To re-create the accuracy and ROC plots of Fig. 5, set accOn = true;
and rocOn = true;
in Experiments/make_plots.m
. In the paper, we display results for the DWT baseline and for our method. To re-create the histograms in Fig. 6, set histogramOn = true;
. In the paper, we display results for our method.
For output created using:
- The simple mouth baseline, use
datasetName = 'simpleMouth';
- The DWT baseline, use
datasetName = noPCA;
- The PCA method, use
datasetName = onlyPCA;
The numbers for Table 1 were generated by looking at the numerical output for the mean accuracy and ROC curve numbers.
This experiment tests whether all sets of cameras separated by the same real-world angular distance are more similar to one another than to a fake video.
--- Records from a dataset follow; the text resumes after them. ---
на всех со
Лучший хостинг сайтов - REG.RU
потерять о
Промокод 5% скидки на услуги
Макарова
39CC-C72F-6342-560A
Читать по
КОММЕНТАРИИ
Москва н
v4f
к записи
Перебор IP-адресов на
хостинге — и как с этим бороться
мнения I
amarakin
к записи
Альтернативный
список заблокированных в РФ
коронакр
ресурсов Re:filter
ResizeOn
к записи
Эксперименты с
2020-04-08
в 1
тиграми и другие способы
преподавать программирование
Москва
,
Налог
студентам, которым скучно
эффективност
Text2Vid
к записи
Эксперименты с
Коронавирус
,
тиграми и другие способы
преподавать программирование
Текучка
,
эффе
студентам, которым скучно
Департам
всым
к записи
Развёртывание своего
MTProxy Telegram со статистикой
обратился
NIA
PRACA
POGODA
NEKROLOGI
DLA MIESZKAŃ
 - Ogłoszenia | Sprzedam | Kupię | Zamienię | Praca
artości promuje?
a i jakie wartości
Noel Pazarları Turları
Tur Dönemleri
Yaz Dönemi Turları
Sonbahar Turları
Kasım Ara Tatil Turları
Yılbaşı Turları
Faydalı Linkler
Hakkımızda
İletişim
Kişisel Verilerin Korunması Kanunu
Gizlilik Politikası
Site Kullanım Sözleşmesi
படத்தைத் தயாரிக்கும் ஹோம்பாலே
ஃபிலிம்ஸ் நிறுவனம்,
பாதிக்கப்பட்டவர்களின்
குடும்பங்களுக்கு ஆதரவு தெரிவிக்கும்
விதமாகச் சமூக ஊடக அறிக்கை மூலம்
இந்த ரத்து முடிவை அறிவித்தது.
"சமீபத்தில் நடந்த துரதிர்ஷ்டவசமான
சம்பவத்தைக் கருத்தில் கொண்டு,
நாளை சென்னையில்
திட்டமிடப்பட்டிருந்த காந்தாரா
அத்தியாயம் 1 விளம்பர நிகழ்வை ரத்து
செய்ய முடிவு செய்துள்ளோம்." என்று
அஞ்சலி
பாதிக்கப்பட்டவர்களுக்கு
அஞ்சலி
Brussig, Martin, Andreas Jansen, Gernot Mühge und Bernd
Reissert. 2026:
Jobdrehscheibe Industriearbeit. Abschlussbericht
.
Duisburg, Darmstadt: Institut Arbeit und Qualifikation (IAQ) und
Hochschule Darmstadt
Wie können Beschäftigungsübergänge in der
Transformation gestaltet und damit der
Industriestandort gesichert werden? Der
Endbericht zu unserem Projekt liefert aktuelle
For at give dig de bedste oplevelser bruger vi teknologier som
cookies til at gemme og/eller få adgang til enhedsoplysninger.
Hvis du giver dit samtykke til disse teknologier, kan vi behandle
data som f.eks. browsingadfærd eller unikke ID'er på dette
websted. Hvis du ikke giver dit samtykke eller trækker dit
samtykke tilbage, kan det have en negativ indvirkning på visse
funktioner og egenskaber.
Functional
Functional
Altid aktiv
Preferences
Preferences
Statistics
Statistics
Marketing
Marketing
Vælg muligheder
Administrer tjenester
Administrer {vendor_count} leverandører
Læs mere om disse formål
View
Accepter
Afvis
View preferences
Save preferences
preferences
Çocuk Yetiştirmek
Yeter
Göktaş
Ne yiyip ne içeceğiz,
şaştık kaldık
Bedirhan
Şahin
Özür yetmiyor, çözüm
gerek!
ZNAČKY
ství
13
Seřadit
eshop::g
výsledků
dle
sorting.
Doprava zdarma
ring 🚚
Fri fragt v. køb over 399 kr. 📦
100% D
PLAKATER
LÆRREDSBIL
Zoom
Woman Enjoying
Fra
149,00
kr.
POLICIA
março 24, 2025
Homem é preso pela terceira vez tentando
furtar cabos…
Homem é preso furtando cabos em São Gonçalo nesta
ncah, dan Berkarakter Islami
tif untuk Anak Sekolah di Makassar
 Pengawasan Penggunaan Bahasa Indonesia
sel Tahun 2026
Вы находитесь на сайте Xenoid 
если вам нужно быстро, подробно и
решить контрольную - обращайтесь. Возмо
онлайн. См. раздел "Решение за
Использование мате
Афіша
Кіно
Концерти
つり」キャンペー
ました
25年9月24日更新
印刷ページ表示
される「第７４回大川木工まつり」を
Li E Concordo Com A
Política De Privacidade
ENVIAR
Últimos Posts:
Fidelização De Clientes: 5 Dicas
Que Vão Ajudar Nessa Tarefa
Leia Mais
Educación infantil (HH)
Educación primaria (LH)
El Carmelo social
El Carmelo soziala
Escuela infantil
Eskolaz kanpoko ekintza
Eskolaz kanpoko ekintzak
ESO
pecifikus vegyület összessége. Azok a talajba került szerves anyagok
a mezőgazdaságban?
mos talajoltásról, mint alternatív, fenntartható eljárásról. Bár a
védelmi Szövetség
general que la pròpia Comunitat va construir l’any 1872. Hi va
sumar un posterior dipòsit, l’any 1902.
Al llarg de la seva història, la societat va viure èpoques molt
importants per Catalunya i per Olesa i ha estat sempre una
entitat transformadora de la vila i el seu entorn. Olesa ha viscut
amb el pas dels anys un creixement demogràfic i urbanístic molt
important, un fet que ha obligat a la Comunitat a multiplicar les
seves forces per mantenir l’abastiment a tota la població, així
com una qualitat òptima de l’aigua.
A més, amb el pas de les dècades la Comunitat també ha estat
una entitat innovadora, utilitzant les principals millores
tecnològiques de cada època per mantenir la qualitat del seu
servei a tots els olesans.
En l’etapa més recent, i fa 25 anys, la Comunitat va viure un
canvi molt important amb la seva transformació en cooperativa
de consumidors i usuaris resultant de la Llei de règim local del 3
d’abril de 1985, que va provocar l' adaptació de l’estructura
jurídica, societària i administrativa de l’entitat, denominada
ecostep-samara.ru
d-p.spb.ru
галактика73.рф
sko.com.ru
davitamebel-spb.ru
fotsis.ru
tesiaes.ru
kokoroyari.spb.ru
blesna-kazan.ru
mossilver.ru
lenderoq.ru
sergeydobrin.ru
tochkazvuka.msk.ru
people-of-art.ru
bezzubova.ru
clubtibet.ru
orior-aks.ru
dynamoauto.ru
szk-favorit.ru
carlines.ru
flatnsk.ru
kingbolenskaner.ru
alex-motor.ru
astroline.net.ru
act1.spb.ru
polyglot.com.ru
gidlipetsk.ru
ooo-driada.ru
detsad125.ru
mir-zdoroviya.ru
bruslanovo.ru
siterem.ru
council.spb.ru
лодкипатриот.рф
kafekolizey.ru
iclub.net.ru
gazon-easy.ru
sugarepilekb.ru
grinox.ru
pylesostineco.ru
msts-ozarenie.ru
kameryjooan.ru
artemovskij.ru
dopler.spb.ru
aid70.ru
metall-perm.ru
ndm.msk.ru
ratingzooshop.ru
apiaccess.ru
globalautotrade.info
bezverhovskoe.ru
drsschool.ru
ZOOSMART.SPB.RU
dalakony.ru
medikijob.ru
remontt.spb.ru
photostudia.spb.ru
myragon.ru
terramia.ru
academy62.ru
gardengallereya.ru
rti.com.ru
To run, run Experiments/angular_experiment.m
. If you do not want to use Matlab's CPU threading, edit line LINE from parfor t=1:length(threshes)
to for t=1:length(threshes)
.
To visualize your results (re-creating Fig. 7), set angle = true;
, all other flags to false, and datasetName = angle;
in ./Experiments/make_plots.m
, then run the script.
Script to re-create Fig. 4 is ./Experiments/3d_model_experiment.py
. It expects the parameter data to be structured like in our dataset, where FLAME and 3DMM parameters are stored in npy files. An example of running the code:
python3 3d_model_experiment.py 3 ID5 /path/to/dataset/
where the fake camera is camera three, and we're looking at person five from the dataset.
Our video data and post-processed landmarks are available via the Brown library.
To reproduce our results, please use the post-processed landmark .mat files with the experimental scripts on Github. Once the .zip is downloaded, extract the contents of Dataset/Processed-Results/
into ./Experiments/Data/
from the codebase root directory.
All original work is under the GNU General Public License v3.0. LipGAN is under the MIT License, and the LIBRA MATLAB functions are under the academic license specified by LIBRA_LICENSE.
- 2020 August 26th: Moved document downloads to separate webpage. Added errata from paper, thank to Harman Suri.
- 2020 August 26th: Added dataset URL.
- 2020 July 15th: Uploaded the code for running our experiments and processing our data.